[Saved data entries]
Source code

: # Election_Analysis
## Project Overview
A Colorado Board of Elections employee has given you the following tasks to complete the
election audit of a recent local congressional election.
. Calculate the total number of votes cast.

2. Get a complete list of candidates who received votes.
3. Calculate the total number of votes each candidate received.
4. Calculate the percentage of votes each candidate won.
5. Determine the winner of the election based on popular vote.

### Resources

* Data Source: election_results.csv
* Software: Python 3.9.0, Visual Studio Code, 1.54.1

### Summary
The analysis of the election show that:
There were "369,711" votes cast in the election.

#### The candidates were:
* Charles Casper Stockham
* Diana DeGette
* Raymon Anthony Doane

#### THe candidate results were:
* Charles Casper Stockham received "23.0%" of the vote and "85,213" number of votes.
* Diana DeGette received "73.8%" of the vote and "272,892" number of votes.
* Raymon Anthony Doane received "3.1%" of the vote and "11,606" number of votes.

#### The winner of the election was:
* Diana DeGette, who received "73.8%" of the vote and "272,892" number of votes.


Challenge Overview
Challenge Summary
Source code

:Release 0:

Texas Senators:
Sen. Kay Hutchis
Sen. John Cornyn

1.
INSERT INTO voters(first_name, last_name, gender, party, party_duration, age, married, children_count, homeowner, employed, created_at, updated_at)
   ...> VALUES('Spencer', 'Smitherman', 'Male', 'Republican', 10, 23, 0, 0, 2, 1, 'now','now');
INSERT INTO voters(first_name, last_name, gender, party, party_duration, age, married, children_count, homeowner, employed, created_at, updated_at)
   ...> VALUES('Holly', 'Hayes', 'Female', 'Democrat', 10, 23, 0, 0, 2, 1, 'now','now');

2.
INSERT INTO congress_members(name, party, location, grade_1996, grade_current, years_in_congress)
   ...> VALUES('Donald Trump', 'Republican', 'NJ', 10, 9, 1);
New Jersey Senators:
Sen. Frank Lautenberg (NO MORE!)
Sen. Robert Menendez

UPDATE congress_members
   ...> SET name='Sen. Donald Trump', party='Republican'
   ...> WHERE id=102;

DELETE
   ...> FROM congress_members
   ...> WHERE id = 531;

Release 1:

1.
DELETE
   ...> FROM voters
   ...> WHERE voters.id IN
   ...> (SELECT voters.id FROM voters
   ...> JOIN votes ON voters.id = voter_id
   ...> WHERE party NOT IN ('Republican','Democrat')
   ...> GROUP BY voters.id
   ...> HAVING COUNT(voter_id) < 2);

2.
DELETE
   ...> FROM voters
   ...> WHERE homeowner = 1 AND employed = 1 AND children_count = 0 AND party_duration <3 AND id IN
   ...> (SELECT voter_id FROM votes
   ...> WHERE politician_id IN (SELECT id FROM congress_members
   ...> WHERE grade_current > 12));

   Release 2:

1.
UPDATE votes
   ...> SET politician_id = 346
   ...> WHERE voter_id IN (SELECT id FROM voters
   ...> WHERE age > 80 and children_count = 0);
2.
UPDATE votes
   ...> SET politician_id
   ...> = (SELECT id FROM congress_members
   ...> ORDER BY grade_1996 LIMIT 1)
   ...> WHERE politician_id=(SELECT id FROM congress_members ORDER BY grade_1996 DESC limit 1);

Exercise objective ▸ Gather every line of the data above that contains the string "winner". Case counts.

Response to the task ▸
5. Determine the winner of the election based on popular vote.
#### The winner of the election was:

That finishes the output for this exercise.